I am often asked why I study Zoroastrianism. Many scholars study Zoroastrianism because they are fascinated by an ancient intellectual tradition in some ways so different and in others so similar to their own; others, because they are interested in reconstructing a mostly forgotten chapter of world religious history in which Zoroastrianism left its mark on the other major world religions; some study Zoroastrianism because they feel a connection to their heritage. Yet for me, I am not so much drawn to a core intrinsic essence of Zoroastrianism as I am interested in examining the life of a religion as it evolves and adapts to drastic changes in the world around it. For a religious community that today counts probably no more than 120,000 adherents globally, Zoroastrianism is uniquely well attested in almost all its phases, yet to date, the bulk of the Zoroastrian religious corpus, particularly its later elements, has not received much scholarly examination: in fact, many texts still wait to be discovered in the collections of Zoroastrian manuscripts around the world. The thrill of recovering lost voices from forgotten chapters of history drives much of my research, and by conveying these texts to a larger academic audience, I hope both to help foster a renewed interest in what Zoroastrian studies can bring to comparative discussions of religion.
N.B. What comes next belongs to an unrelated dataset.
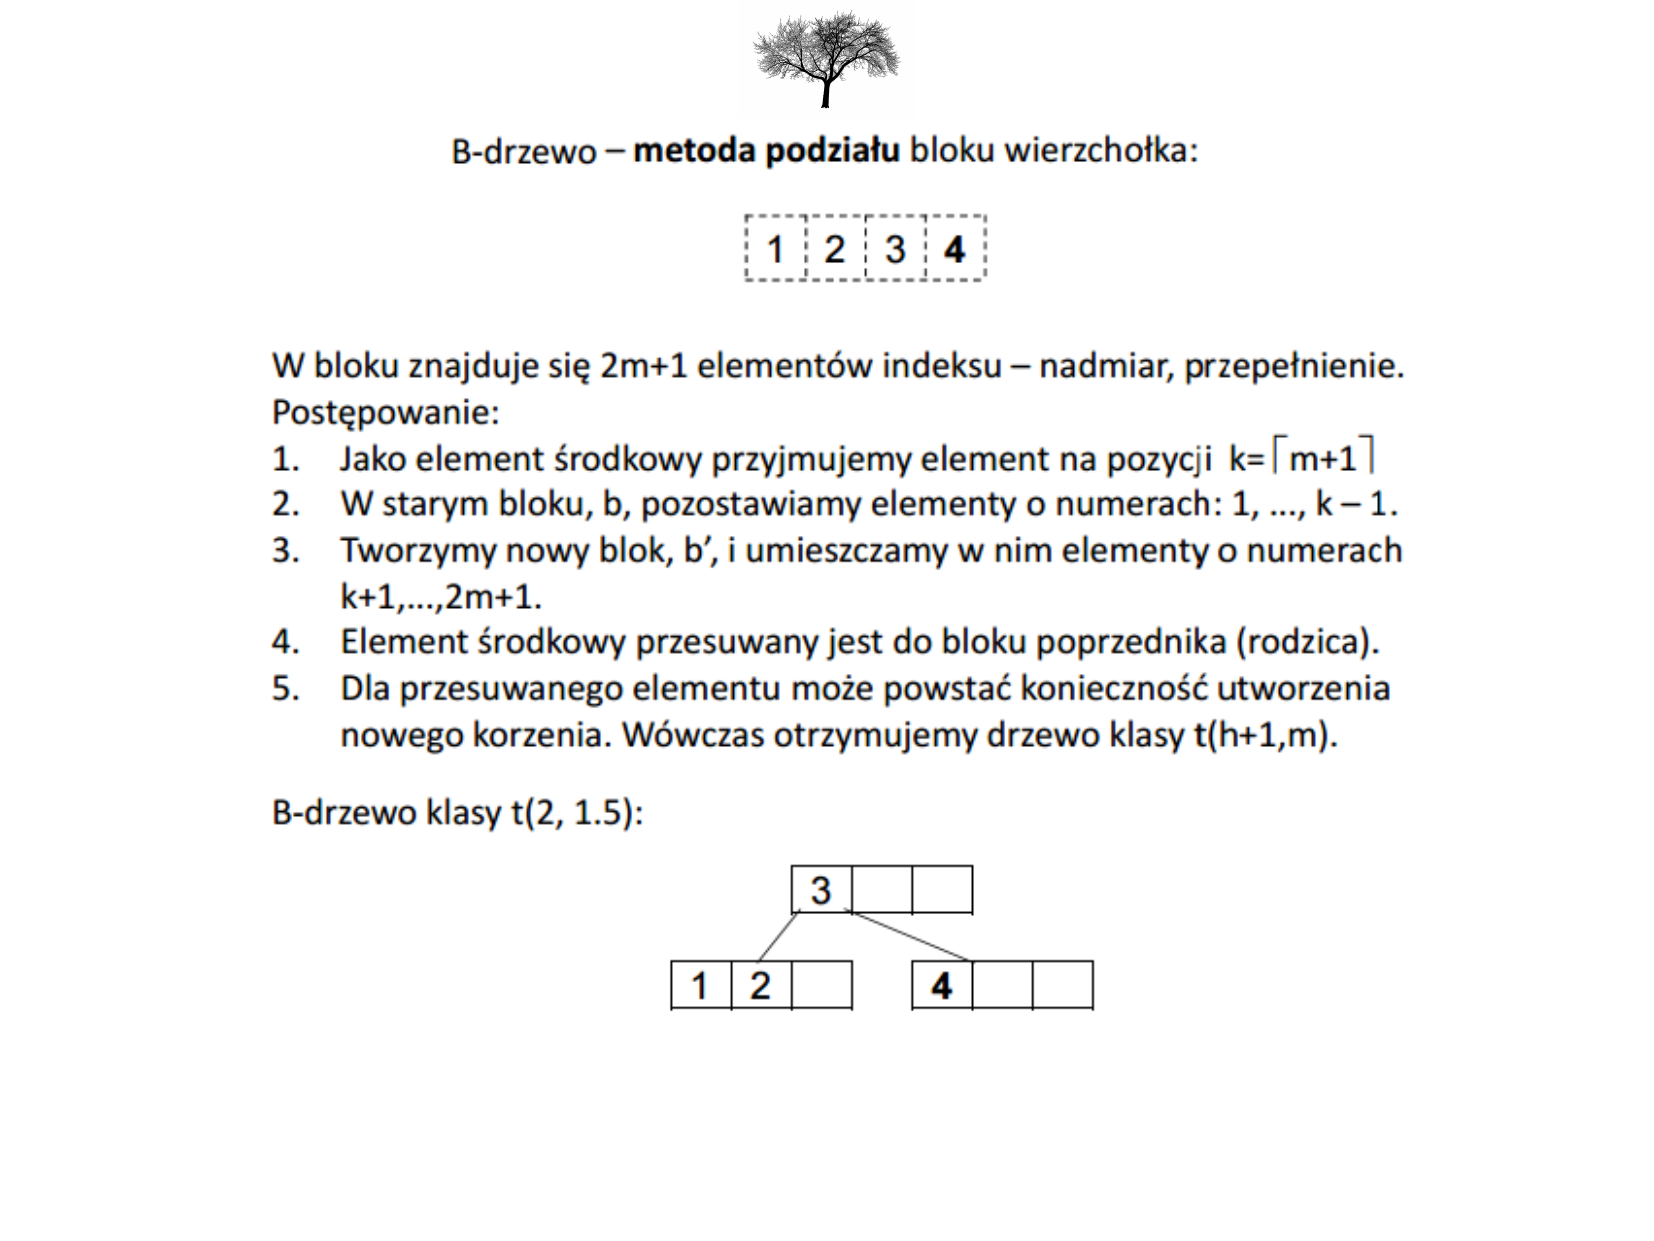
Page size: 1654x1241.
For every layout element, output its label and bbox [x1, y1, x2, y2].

In addition to my current book project, I have several side projects which I have been working on and hope to continue in my later academic career. My recent articles can be found under my CV. Having done extensive archival research in Indian Zoroastrian libraries as part of my Fulbright-Hays Doctoral Dissertation Research Award, I hope to be able to continue the work of identifying and cataloguing uncatalogued manuscripts in the future. I have been collecting material for a future project tentatively entitled The Parsis and the Construction of Modern Zoroastrianism: Parsi Problems in the Nineteenth Century Books, which will be structured as a survey of 19th century Zoroastrianism through intellectual biographies of Mullā Fīrūz, the Sanjāṇā and Jāmāspāsā priestly families, Erachji Sohrābji Meherjirāṇā, Māṇekji Limji Hāṭariā, and Kharśedji Rustamji Kāmā.
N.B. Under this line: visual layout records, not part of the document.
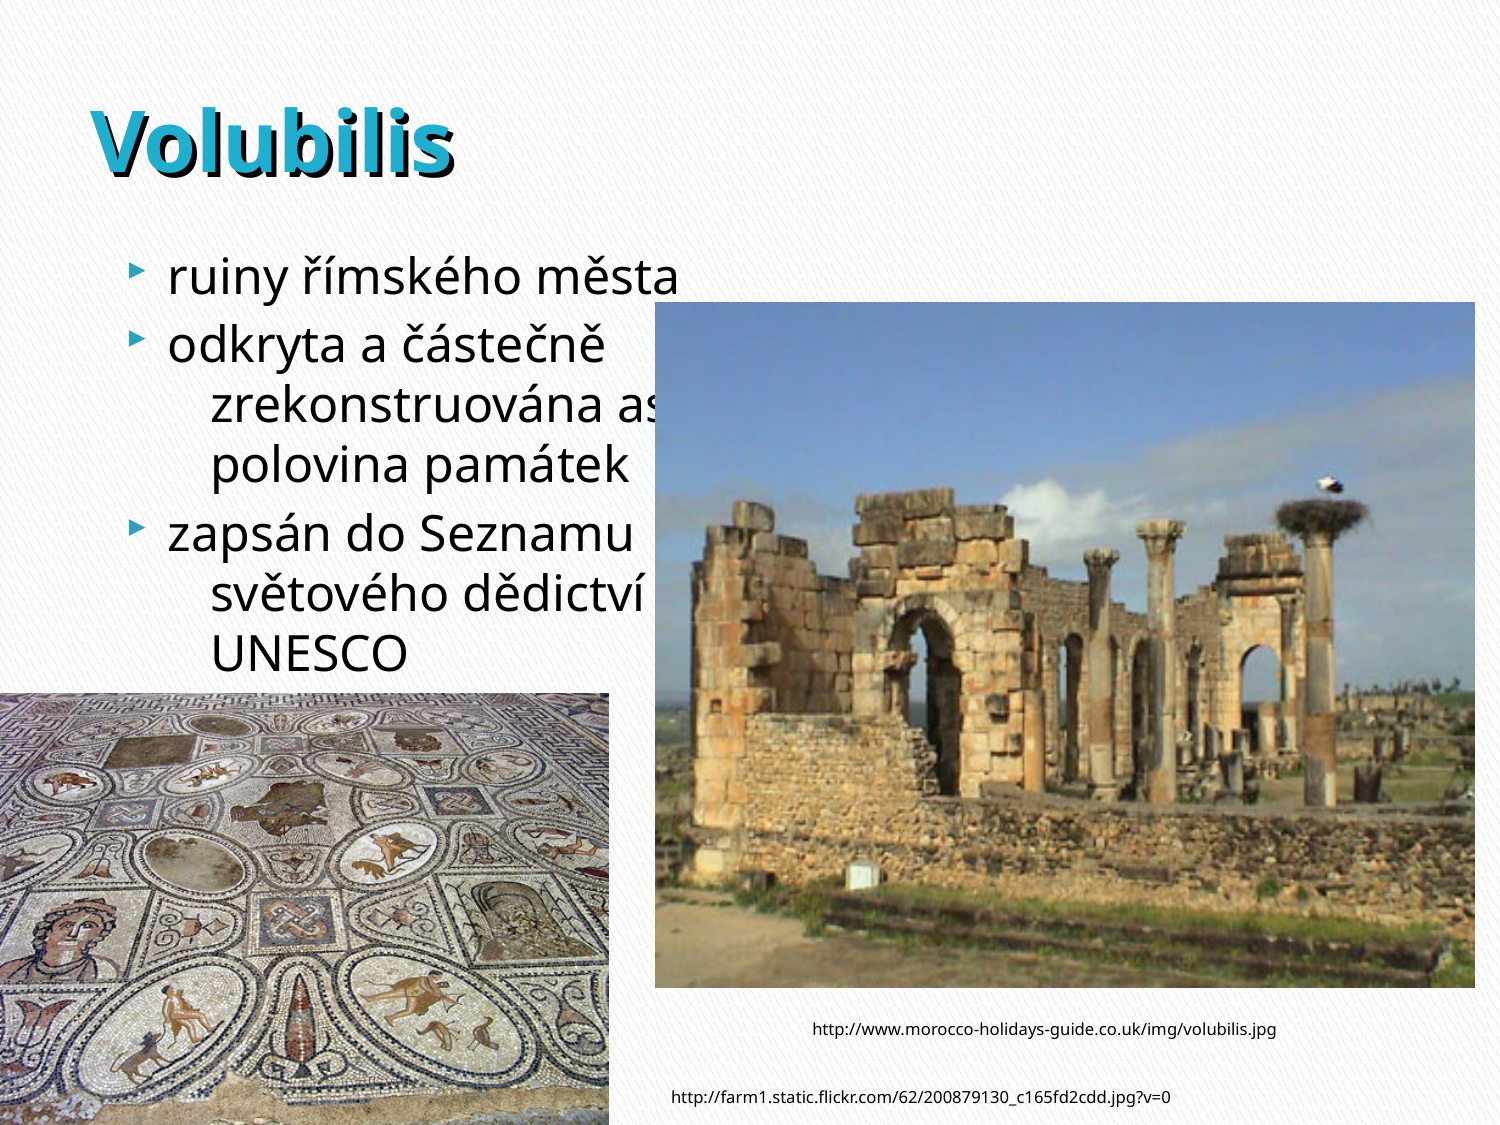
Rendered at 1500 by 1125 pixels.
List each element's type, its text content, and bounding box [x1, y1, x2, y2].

title Volubilis [75, 44, 1426, 233]
text_box http://www.morocco-holidays-guide.co.uk/img/volubilis.jpg [797, 1011, 1500, 1046]
text_box http://farm1.static.flickr.com/62/200879130_c165fd2cdd.jpg?v=0 [656, 1079, 1406, 1114]
picture [0, 694, 609, 1125]
picture [655, 302, 1475, 988]
list ruiny římského města odkryta a částečně zrekonstruována asi polovina památek zapsán do Seznamu světového dědictví UNESCO [75, 236, 738, 884]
Pahlavi (Middle Persian) Literature

Though much of my work pertains to later periods of Zoroastrian history, the study of Pahlavi (Zoroastrian Middle Persian) literature has remained a central part of my research. Representing the remnants of a presumably much larger Sasanian corpus of literature, the universe of the Pahlavi texts provides us an entry-point into the minds of Late Antique and Medieval Zoroastrian scholars. As a scholarly language, Pahlavi was actively (though increasingly rarely) used for priestly compositions into the 19th century, yet despite two centuries of Western research on Pahlavi literature, much work remains to be done, and several texts of crucial importance have not yet received critical editions or translations. Over the course of the last few years, I have been working on an edition and translation of the Wizirgerd ī Dēnīg (Religious Judgments), which, though the first Pahlavi text ever published in its entirety in 1848, has never been translated and has only rarely received scholarly attention. The text, comprising a broad miscellany of subjects probably compiled sometime between the 10th-13th centuries, is particularly important for our understanding of Zoroastrian ritual practice and law. Having recently completed a draft, I am currently revising and annotating my text for future publication.